Zunächst stellte das BAG fest, dass – wie schon stets zuvor – durch derartige Rückzahlungsklauseln ein sog. Bleibedruck auf den Arbeitnehmer/die Arbeitnehmerin ausgeübt werde, weshalb dann auch die nach Art. 12 Abs. 1 S. 1 GG gewährleistete arbeitsplatzbezogene Berufswahlfreiheit des Arbeitsnehmers eingeschränkt wäre.

Das BAG betont auch noch einmal, dass es nicht auf die wörtliche Bezeichnung der jeweiligen Vereinbarung ankommt. Auch ein Darlehen, das zu einer Rückzahlungsverpflichtung führt, gilt insoweit als Vereinbarung über die Rückzahlung von Ausbildungskosten. Dabei ist zu erwähnen, dass Rückzahlungsklauseln bzgl. der Erlangung von anfänglichen Qualifikationen, die der Arbeitgeber wünscht, damit ein Arbeitnehmer seine vereinbarte Tätigkeit erst erbringen kann, grundsätzlich nicht mit einer derartigen Rückzahlungsklausel belegt werden dürfen.

• _AUFGABE 1_: Übertragen Sie den folgenden Satz aus dem Text zu Rückzahlungsklauseln ins Englische: „Das BAG betont auch noch einmal, dass es nicht auf die wörtliche Bezeichnung der jeweiligen Vereinbarung ankommt.“
• _AUFGABE 2_:
Beantworten Sie anhand des Textes zu Rückzahlungsklauseln kurz:
(a) Welcher Druck wird durch derartige Rückzahlungsklauseln auf den Arbeitnehmer ausgeübt?
(b) Nach welcher Vorschrift ist die arbeitsplatzbezogene Berufswahlfreiheit gewährleistet?
(c) Was gilt ebenfalls als Vereinbarung über die Rückzahlung von Ausbildungskosten?

• _ANGEZEIGTE EINTRÄGE_:
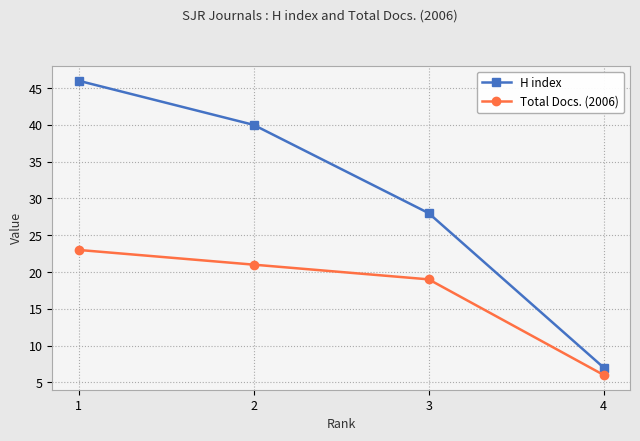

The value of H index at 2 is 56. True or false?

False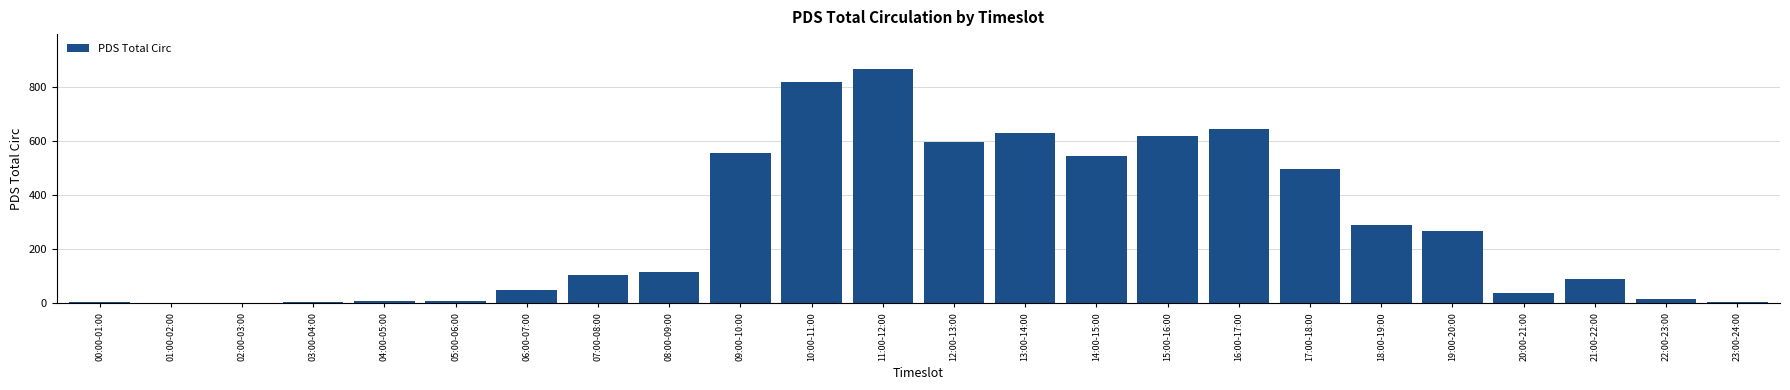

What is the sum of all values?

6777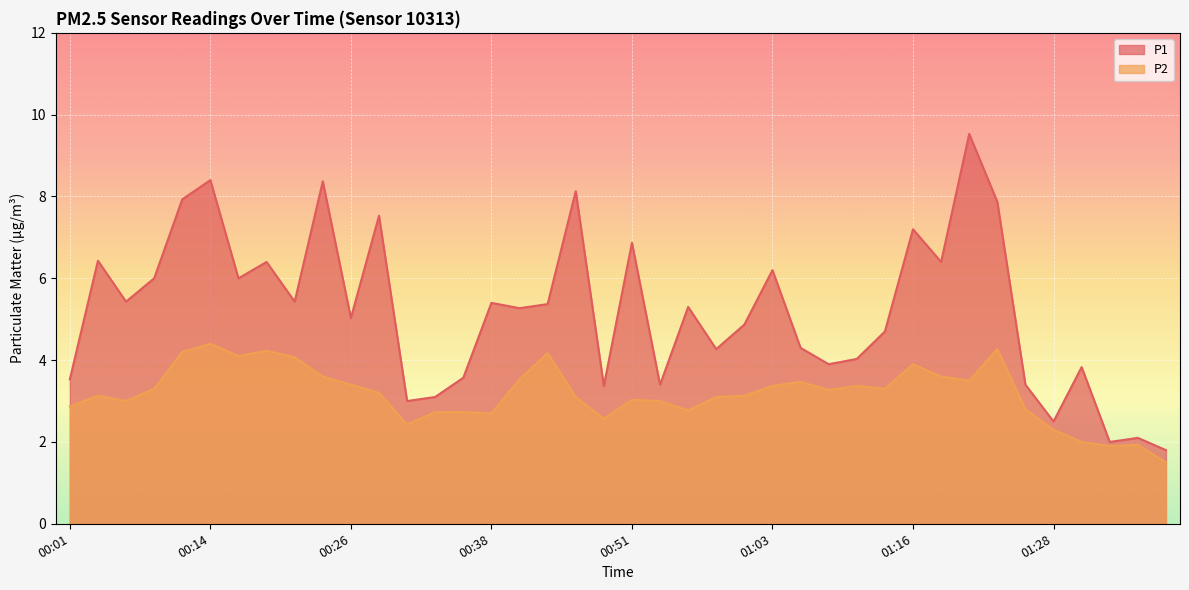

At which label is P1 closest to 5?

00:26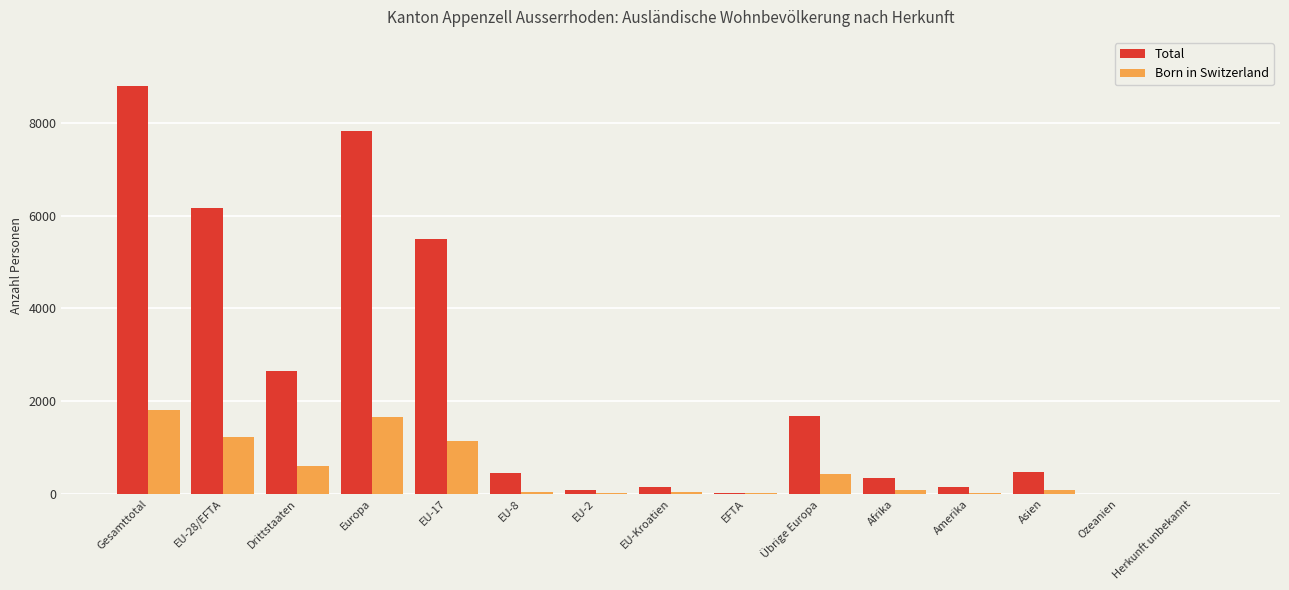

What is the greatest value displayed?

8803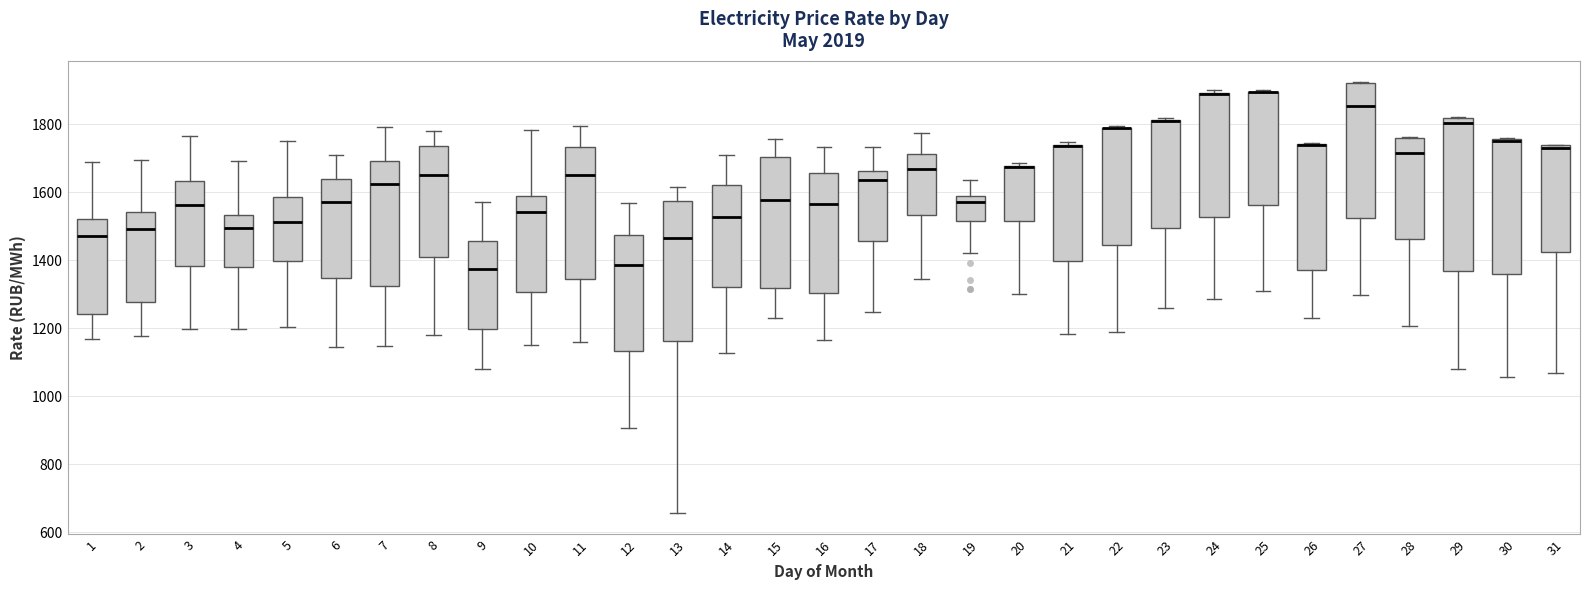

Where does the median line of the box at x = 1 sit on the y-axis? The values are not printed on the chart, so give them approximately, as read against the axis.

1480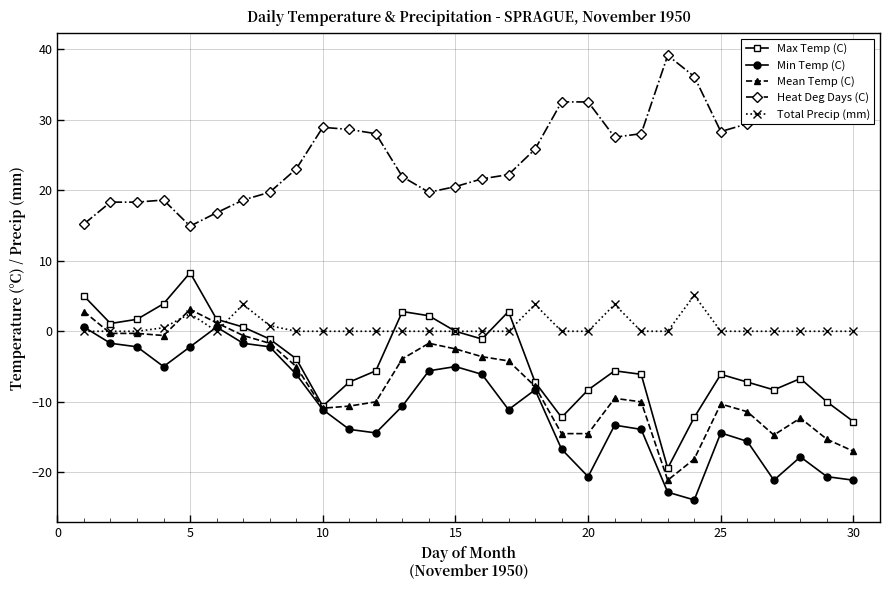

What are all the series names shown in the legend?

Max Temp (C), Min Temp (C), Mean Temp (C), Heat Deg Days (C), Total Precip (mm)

...

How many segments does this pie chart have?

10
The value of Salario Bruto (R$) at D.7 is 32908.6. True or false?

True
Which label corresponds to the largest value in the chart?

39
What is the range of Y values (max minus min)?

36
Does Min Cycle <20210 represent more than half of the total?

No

--

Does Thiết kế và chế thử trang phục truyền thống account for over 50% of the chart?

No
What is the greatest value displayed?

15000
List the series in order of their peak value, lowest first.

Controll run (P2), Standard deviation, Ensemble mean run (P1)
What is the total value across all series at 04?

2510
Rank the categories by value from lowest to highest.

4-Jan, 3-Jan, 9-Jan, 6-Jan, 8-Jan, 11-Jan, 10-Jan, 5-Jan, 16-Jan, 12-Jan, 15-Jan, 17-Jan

• _ANTWORT 1_: The BAG also emphasizes once again that the literal designation of the respective agreement does not matter.

• _ANTWORT 2_:
(a) Ein sog. Bleibedruck.
(b) Nach Art. 12 Abs. 1 S. 1 GG.
(c) Ein Darlehen, das zu einer Rückzahlungsverpflichtung führt.